» TASK DESCRIPTION: Recast the part of the listing below, starting at the line that contains "and end? Answer as HH:MM." and ending at the line that contains "21:45 -- before", as a Markdown table with the columns Index and Text. Include both end lines, number each line in order, and omit blank lines.

» RECORDS TO USE:
"""

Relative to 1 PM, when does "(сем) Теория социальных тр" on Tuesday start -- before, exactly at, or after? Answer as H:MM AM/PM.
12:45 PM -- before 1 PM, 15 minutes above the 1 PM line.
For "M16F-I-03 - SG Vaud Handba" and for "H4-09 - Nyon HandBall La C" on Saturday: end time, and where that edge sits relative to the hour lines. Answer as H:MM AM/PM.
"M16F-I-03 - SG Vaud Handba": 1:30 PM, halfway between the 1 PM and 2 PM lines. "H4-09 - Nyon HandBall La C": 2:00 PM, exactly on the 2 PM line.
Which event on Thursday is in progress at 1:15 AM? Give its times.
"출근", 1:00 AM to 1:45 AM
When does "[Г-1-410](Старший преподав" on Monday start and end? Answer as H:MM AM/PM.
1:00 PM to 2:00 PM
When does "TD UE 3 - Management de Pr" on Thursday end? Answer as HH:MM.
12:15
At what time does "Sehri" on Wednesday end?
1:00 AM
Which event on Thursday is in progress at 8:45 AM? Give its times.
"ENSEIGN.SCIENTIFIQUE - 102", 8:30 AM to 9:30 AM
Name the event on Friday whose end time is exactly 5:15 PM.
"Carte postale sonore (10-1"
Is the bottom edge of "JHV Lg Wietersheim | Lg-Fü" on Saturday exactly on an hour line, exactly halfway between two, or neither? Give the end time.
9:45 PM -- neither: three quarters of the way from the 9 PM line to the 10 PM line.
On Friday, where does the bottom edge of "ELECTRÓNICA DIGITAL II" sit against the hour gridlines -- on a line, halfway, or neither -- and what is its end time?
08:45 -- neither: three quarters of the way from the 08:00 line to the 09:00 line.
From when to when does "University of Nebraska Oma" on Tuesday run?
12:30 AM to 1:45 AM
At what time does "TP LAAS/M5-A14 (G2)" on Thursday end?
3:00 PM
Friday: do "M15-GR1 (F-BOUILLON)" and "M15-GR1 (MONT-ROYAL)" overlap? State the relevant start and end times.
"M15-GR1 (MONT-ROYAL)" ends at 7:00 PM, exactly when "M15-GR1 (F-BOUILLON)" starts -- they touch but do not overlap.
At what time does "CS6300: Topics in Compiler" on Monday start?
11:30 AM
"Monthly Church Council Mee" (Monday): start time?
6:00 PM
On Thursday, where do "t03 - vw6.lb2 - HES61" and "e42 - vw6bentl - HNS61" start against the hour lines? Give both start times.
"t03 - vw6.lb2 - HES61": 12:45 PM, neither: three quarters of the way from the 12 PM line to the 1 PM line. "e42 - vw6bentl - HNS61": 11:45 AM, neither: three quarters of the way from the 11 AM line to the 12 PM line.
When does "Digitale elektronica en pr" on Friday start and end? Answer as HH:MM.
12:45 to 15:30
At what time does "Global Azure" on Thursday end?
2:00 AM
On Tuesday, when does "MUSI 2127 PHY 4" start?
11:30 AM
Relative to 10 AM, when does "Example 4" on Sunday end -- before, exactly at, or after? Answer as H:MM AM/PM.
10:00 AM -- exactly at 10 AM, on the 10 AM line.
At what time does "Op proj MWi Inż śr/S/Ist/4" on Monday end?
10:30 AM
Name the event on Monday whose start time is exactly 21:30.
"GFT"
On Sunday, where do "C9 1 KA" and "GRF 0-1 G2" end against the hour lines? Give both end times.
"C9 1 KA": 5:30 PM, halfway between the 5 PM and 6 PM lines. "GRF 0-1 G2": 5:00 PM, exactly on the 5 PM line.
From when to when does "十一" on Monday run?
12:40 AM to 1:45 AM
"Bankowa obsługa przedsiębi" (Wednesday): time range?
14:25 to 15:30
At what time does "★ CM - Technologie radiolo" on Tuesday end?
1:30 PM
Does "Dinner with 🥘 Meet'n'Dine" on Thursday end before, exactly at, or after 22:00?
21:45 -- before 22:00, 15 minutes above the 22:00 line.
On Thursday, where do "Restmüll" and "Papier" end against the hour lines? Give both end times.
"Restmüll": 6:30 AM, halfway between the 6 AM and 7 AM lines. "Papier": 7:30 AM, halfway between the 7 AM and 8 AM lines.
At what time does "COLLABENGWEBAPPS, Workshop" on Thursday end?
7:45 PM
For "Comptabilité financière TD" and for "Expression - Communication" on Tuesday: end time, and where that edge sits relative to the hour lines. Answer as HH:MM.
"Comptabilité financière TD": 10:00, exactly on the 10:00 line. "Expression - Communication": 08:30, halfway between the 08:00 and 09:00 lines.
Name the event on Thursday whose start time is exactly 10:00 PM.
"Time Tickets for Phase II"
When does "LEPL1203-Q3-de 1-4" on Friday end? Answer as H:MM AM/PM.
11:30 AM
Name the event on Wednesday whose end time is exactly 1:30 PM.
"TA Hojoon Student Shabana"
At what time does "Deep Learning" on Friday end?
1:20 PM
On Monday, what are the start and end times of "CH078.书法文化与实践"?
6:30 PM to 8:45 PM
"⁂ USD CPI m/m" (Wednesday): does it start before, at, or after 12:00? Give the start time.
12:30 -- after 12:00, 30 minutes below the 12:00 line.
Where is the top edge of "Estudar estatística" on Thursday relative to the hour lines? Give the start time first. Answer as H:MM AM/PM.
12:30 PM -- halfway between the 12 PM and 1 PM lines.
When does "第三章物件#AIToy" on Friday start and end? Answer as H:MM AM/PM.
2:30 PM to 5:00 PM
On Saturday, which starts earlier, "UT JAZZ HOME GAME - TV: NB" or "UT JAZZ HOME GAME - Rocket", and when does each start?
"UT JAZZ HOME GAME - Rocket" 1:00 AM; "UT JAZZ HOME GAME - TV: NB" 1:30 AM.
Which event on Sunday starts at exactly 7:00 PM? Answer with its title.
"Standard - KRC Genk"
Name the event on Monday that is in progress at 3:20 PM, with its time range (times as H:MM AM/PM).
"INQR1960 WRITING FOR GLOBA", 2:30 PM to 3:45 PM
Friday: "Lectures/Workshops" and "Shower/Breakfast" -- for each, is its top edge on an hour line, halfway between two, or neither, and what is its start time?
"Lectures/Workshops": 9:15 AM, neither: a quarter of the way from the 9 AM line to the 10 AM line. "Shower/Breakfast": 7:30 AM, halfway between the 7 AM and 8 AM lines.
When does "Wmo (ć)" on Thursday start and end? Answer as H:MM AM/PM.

"""

» RESULT:
| Index | Text |
|---|---|
| 1 | When does "Digitale elektronica en pr" on Friday start and end? Answer as HH:MM. |
| 2 | 12:45 to 15:30 |
| 3 | At what time does "Global Azure" on Thursday end? |
| 4 | 2:00 AM |
| 5 | On Tuesday, when does "MUSI 2127 PHY 4" start? |
| 6 | 11:30 AM |
| 7 | Relative to 10 AM, when does "Example 4" on Sunday end -- before, exactly at, or after? Answer as H:MM AM/PM. |
| 8 | 10:00 AM -- exactly at 10 AM, on the 10 AM line. |
| 9 | At what time does "Op proj MWi Inż śr/S/Ist/4" on Monday end? |
| 10 | 10:30 AM |
| 11 | Name the event on Monday whose start time is exactly 21:30. |
| 12 | "GFT" |
| 13 | On Sunday, where do "C9 1 KA" and "GRF 0-1 G2" end against the hour lines? Give both end times. |
| 14 | "C9 1 KA": 5:30 PM, halfway between the 5 PM and 6 PM lines. "GRF 0-1 G2": 5:00 PM, exactly on the 5 PM line. |
| 15 | From when to when does "十一" on Monday run? |
| 16 | 12:40 AM to 1:45 AM |
| 17 | "Bankowa obsługa przedsiębi" (Wednesday): time range? |
| 18 | 14:25 to 15:30 |
| 19 | At what time does "★ CM - Technologie radiolo" on Tuesday end? |
| 20 | 1:30 PM |
| 21 | Does "Dinner with 🥘 Meet'n'Dine" on Thursday end before, exactly at, or after 22:00? |
| 22 | 21:45 -- before 22:00, 15 minutes above the 22:00 line. |